Hi folks,
You know the drill. See the attached poly1305_test2.c.
$ OPENSSL_ia32cap=0 ./poly1305_test2
PASS
$ ./poly1305_test2
Poly1305 test failed.
got: 2637408fe03086ea73f971e3425e2820
expected: 2637408fe13086ea73f971e3425e2820
I believe this affects both the SSE2 and AVX2 code.
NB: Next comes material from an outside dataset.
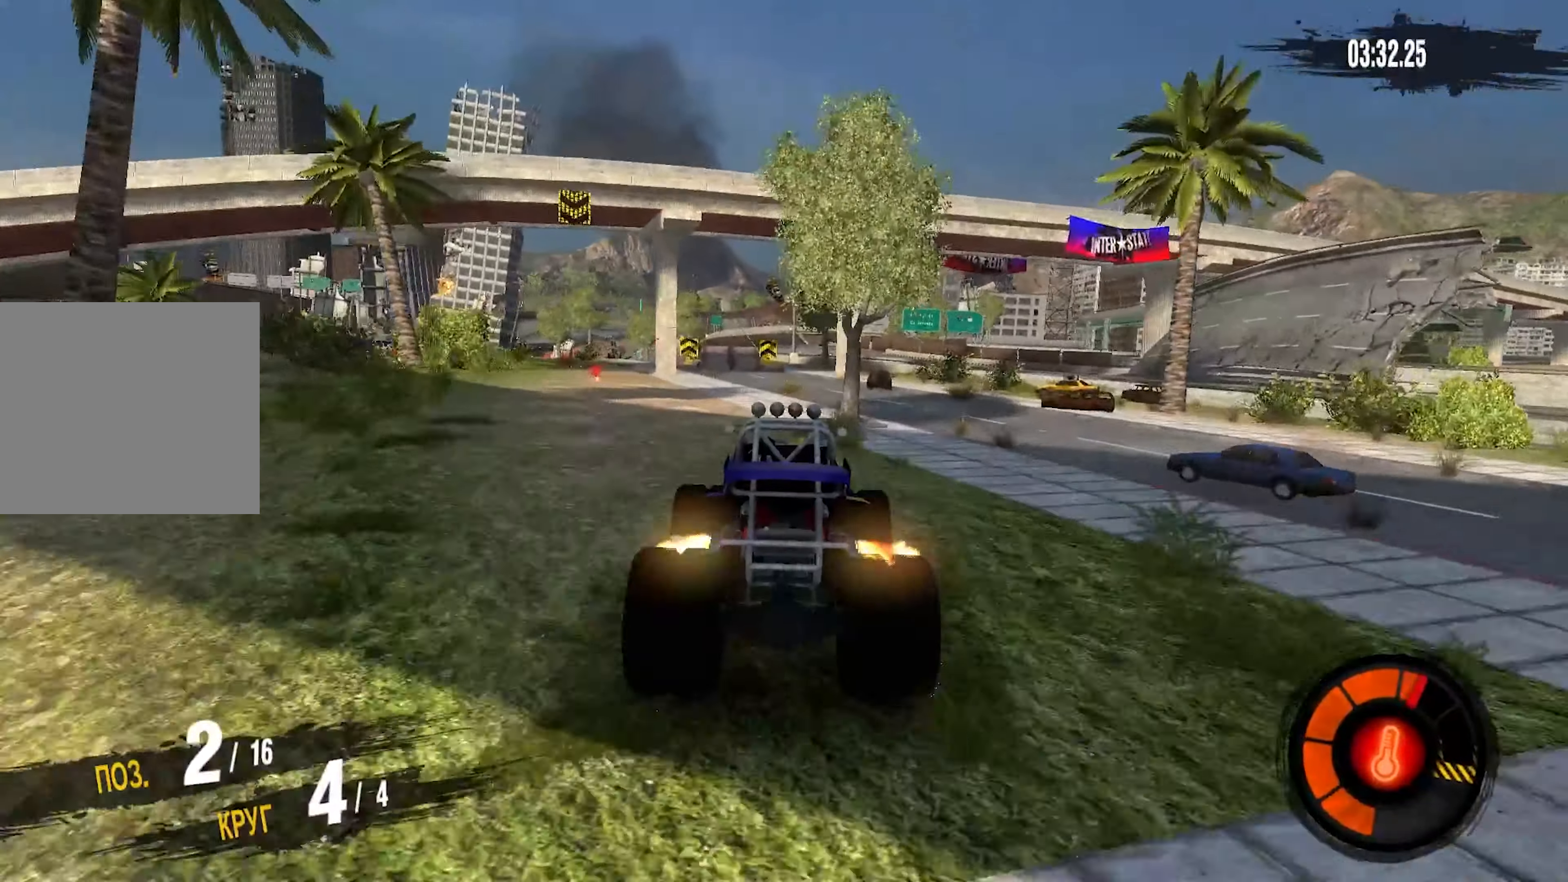
{"buttons": ["R2"], "left_stick": "center", "right_stick": "center", "events": [[100, "left_stick", "right"], [167, "left_stick", "left"], [350, "left_stick", "right"], [434, "left_stick", "center"]]}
It does seem to be
dependent on this input pattern.
This was found because a run of our SSL tests happened to find a
problematic input. I've trimmed it down to the first block where they
disagree.
I'm probably going to write something to generate random inputs and stress
all your other poly1305 codepaths against a reference implementation. I
recommend doing the same in your own test harness, to make sure there
aren't others of these bugs lurking around.
David
--
Ticket here: http://rt.openssl.org/Ticket/Display.html?id=4439
Please log in as guest with password guest if prompted
/* Place in openssl checkout (for access to poly1305.h) and build with:
*
* gcc -m32 ./poly1305_test2.c ./libcrypto.a -Iinclude/ -ldl -pthread -o poly1305_test2 */
#include <stdio.h>
#include <stdlib.h>
#include <stdint.h>
#include <string.h>
#include <openssl/crypto.h>
#include "crypto/include/internal/poly1305.h"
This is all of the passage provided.